INTERSPEECH’26] One paper has been accepted!

One paper has been accepted to INTERSPEECH 2026

Physics-Aware Deepfake Detection via Distance–Speech Consistency

Authors: Kyeongrae Kim (KAIST), Kim Sung-Bin (POSTECH), Oh Hyun-Bin (POSTECH), Tae-Hyun Oh (KAIST)

Recent progress in generative models has made talking-head deepfakes highly realistic and easy to create, jeopardizing public trust. However, most audio-visual deepfake detectors rely on lip–speech synchronization and are designed for static, frontal videos, limiting their reliability in dynamic, in-the-wild recordings where the speaker moves and lip cues are degraded or missing.

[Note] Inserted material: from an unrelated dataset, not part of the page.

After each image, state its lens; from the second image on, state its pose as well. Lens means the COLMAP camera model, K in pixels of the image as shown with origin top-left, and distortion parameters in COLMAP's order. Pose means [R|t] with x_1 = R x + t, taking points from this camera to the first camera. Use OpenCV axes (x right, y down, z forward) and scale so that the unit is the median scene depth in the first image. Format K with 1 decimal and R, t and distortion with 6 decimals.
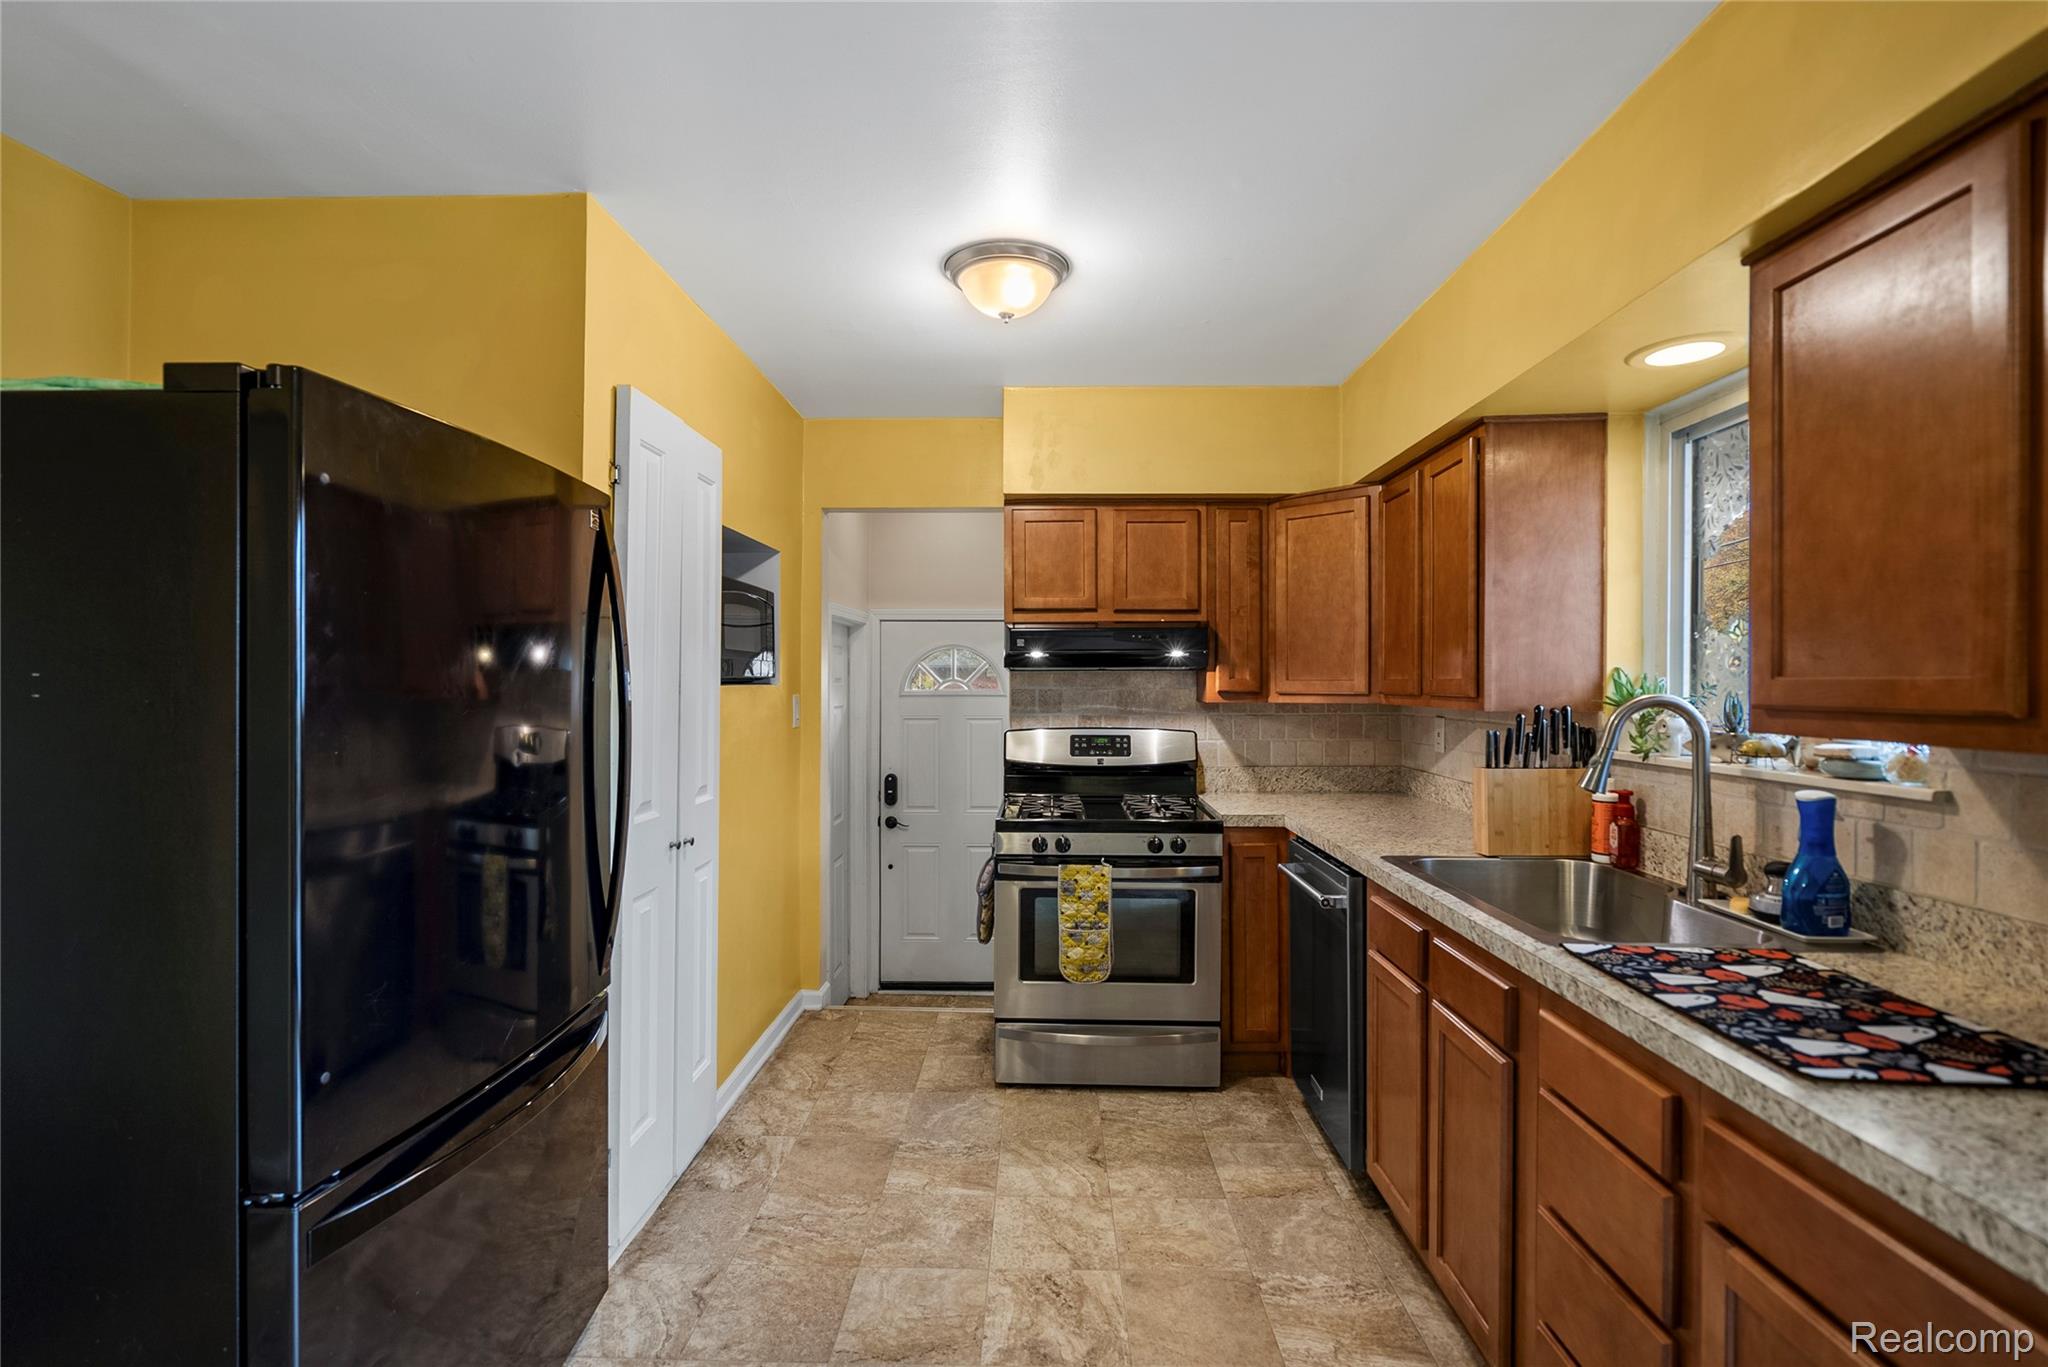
lens RADIAL K [[928.7, 0, 1024.0], [0, 928.7, 683.5], [0, 0, 1]] dist [-0.004317, 0.000607]
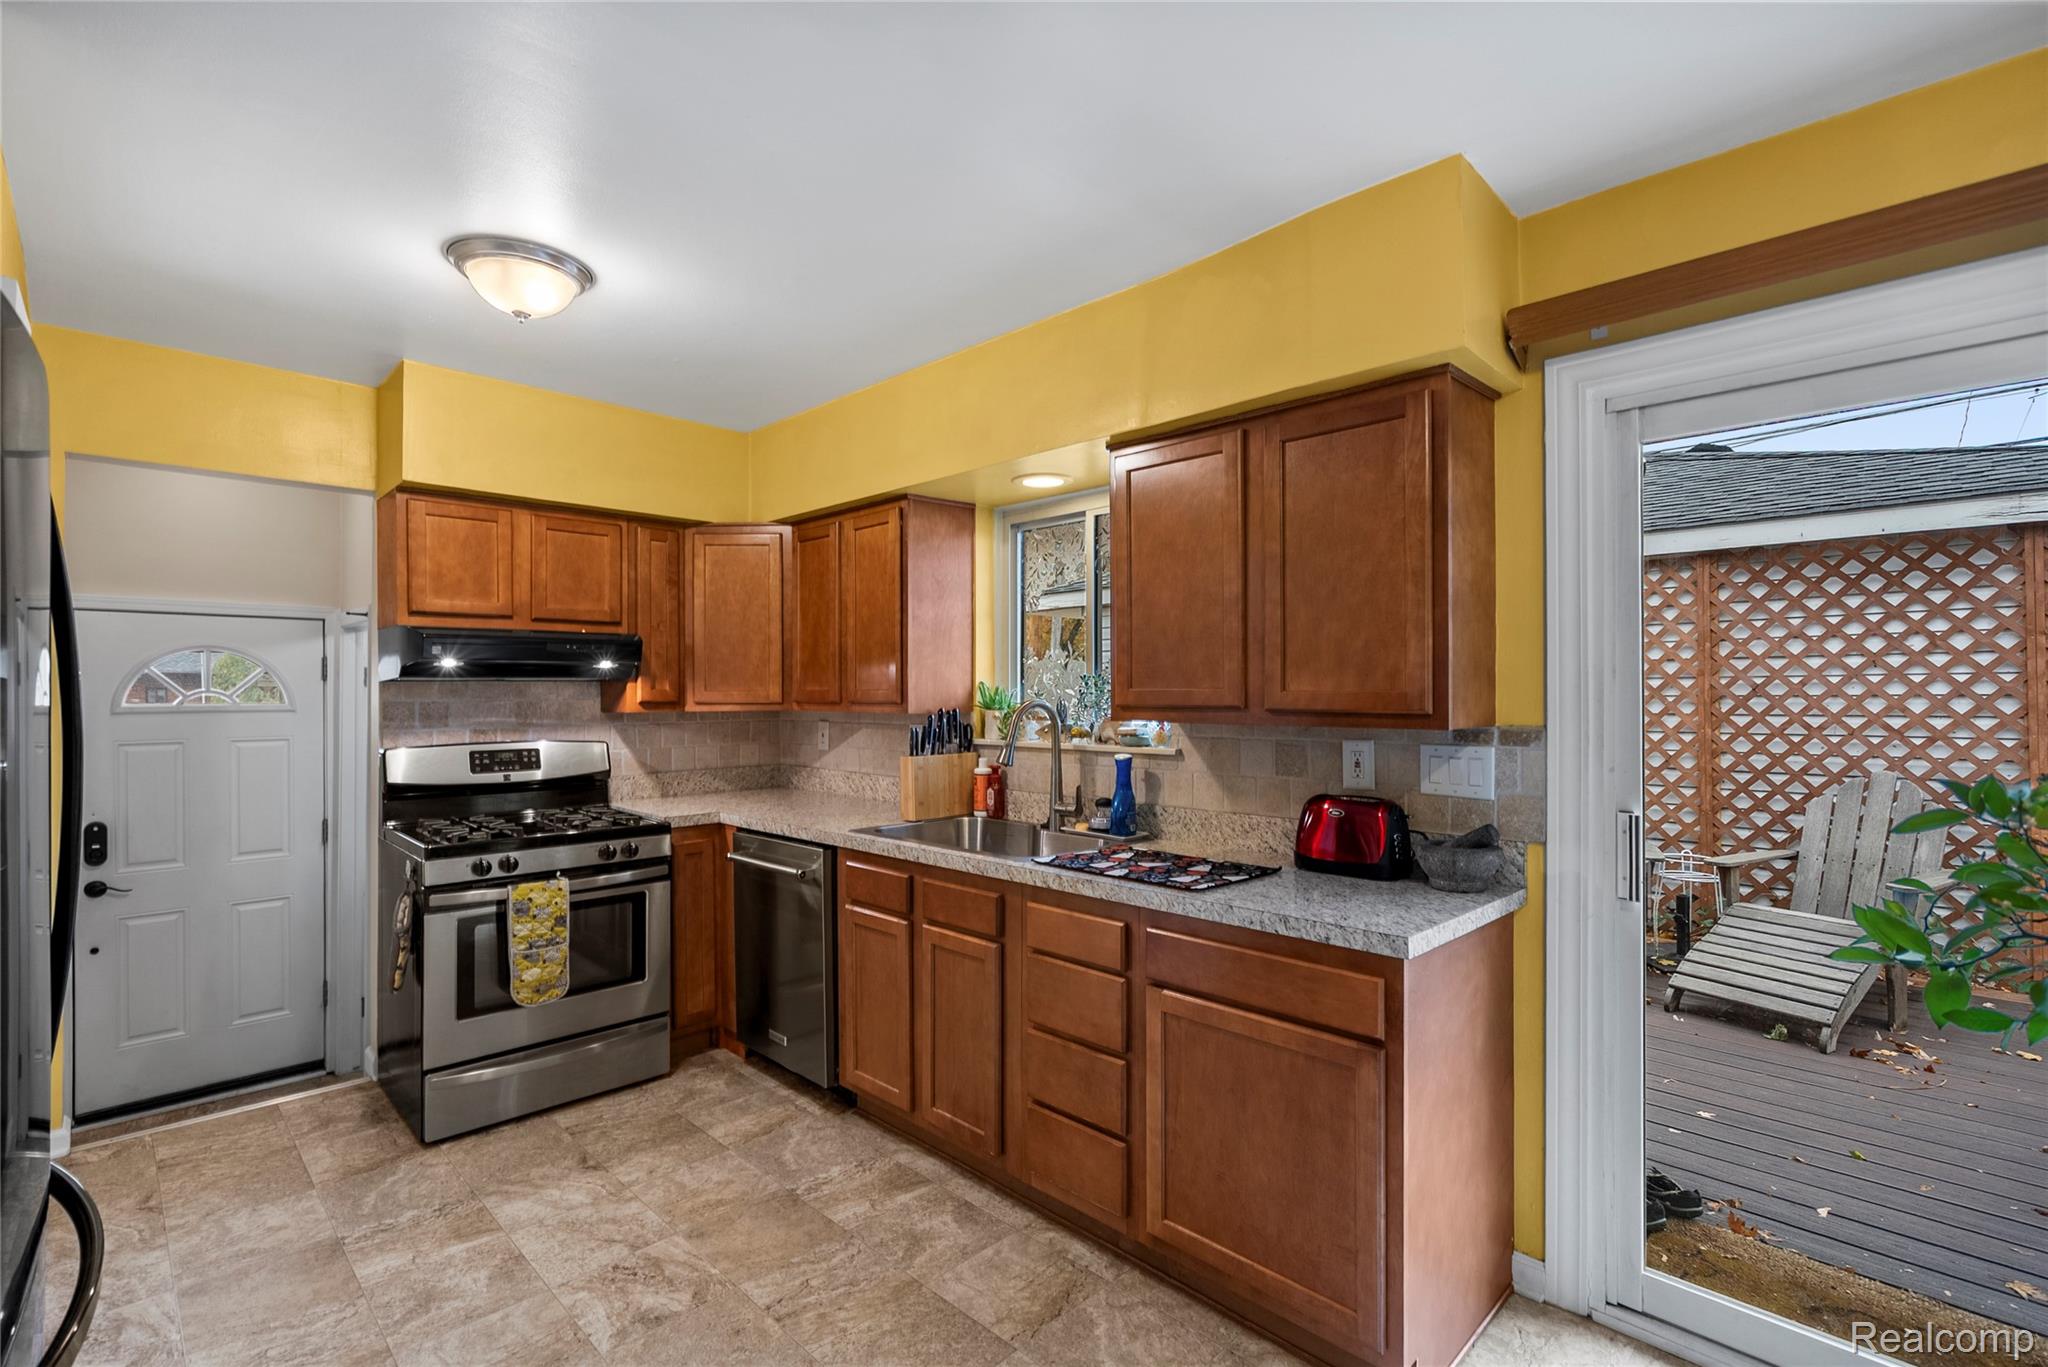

As an alternative, we propose a physics-aware detector for dynamic speaking videos that leverages an acoustic constraint: in real recordings, speech energy varies predictably with speaker-to-camera distance, whereas deepfake generation can break this coupling. Our method combines distance estimates from video with distance-dependent acoustic measures from speech to detect deepfakes. Experiments on in-the-wild benchmarks show that the proposed physical cue is effective in dynamic scenarios, and that it complements lip-sync-based detectors, with a simple ensemble achieving consistent gains across datasets.